### RAW DATA:
——

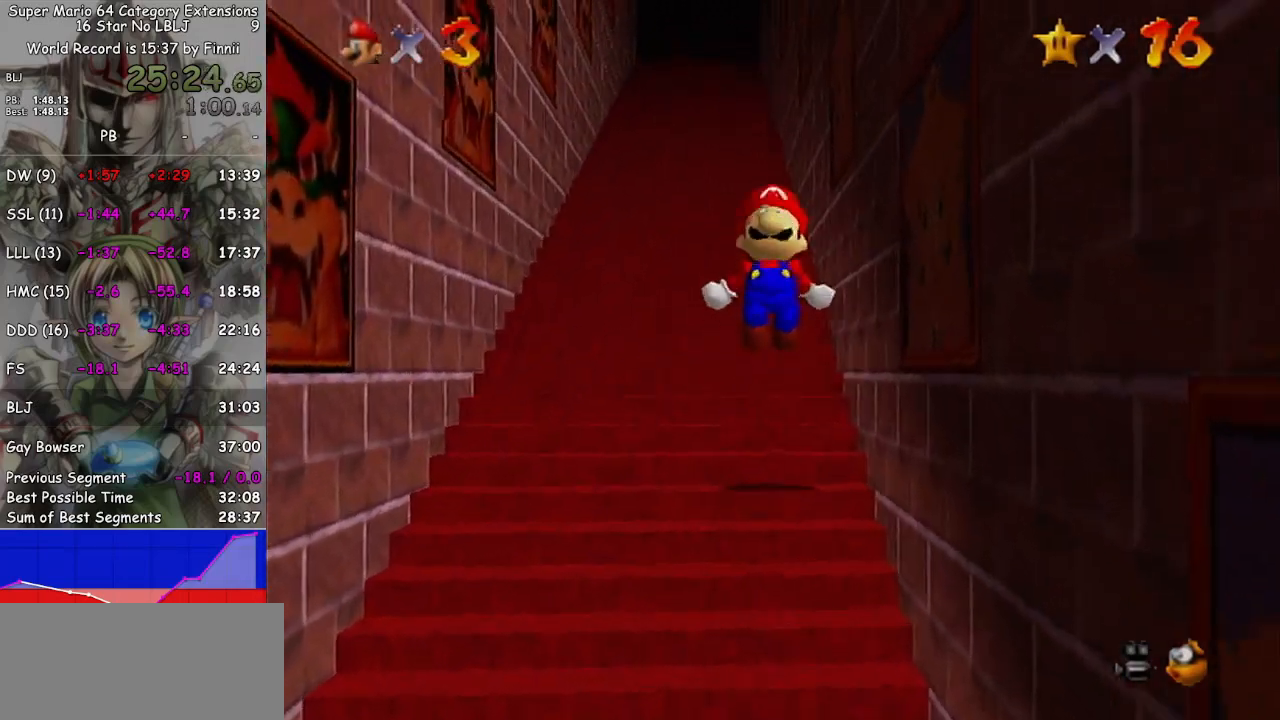
{"buttons": ["A", "L1"], "left_stick": "up", "right_stick": "center", "events": [[300, "A", "down"], [333, "A", "up"], [367, "A", "down"], [433, "A", "up"], [467, "A", "down"]]}
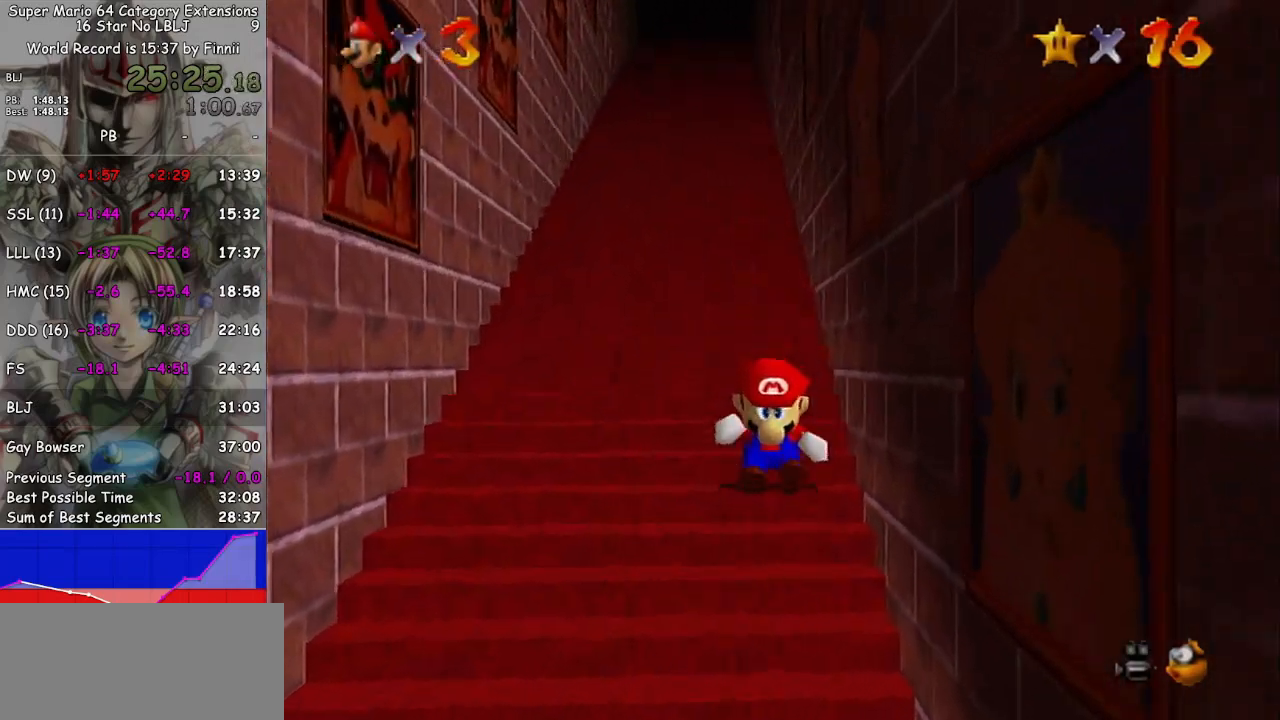
{"buttons": ["A", "L1"], "left_stick": "up", "right_stick": "center", "events": [[33, "A", "up"], [100, "A", "down"], [133, "A", "up"], [333, "A", "down"], [367, "A", "up"], [400, "A", "down"], [467, "A", "up"], [500, "A", "down"]]}
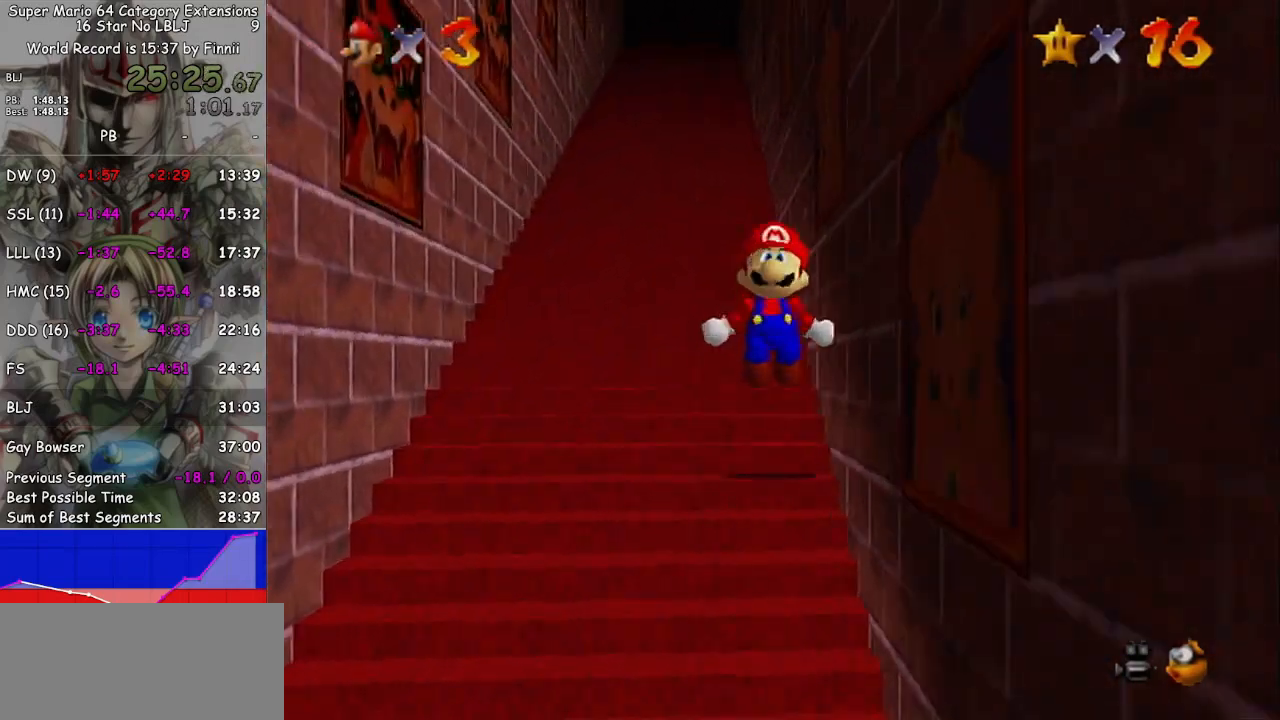
{"buttons": ["A", "L1"], "left_stick": "up", "right_stick": "center", "events": [[67, "A", "up"], [167, "A", "down"], [200, "A", "up"], [267, "A", "down"], [333, "A", "up"], [367, "A", "down"], [433, "A", "up"], [467, "A", "down"]]}
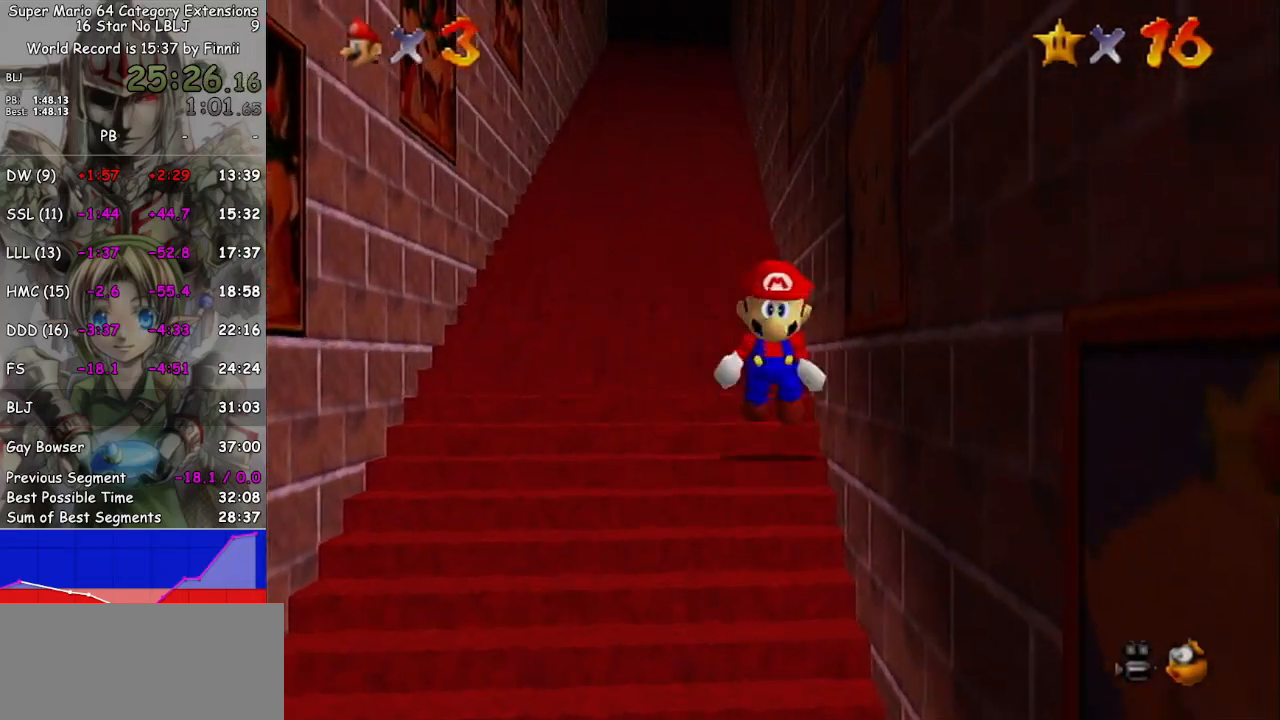
{"buttons": ["L1"], "left_stick": "up-left", "right_stick": "center", "events": [[33, "A", "up"], [67, "A", "down"], [133, "A", "up"], [200, "A", "down"], [267, "A", "up"], [433, "left_stick", "up-left"]]}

——

### ACTIVITY:
The listing must be repeated word for word, and none of its pictures may appear in the copy.

### EXERCISE RESULT:
{"buttons": ["A", "L1"], "left_stick": "up", "right_stick": "center", "events": [[300, "A", "down"], [333, "A", "up"], [367, "A", "down"], [433, "A", "up"], [467, "A", "down"]]}
{"buttons": ["A", "L1"], "left_stick": "up", "right_stick": "center", "events": [[33, "A", "up"], [100, "A", "down"], [133, "A", "up"], [333, "A", "down"], [367, "A", "up"], [400, "A", "down"], [467, "A", "up"], [500, "A", "down"]]}
{"buttons": ["A", "L1"], "left_stick": "up", "right_stick": "center", "events": [[67, "A", "up"], [167, "A", "down"], [200, "A", "up"], [267, "A", "down"], [333, "A", "up"], [367, "A", "down"], [433, "A", "up"], [467, "A", "down"]]}
{"buttons": ["L1"], "left_stick": "up-left", "right_stick": "center", "events": [[33, "A", "up"], [67, "A", "down"], [133, "A", "up"], [200, "A", "down"], [267, "A", "up"], [433, "left_stick", "up-left"]]}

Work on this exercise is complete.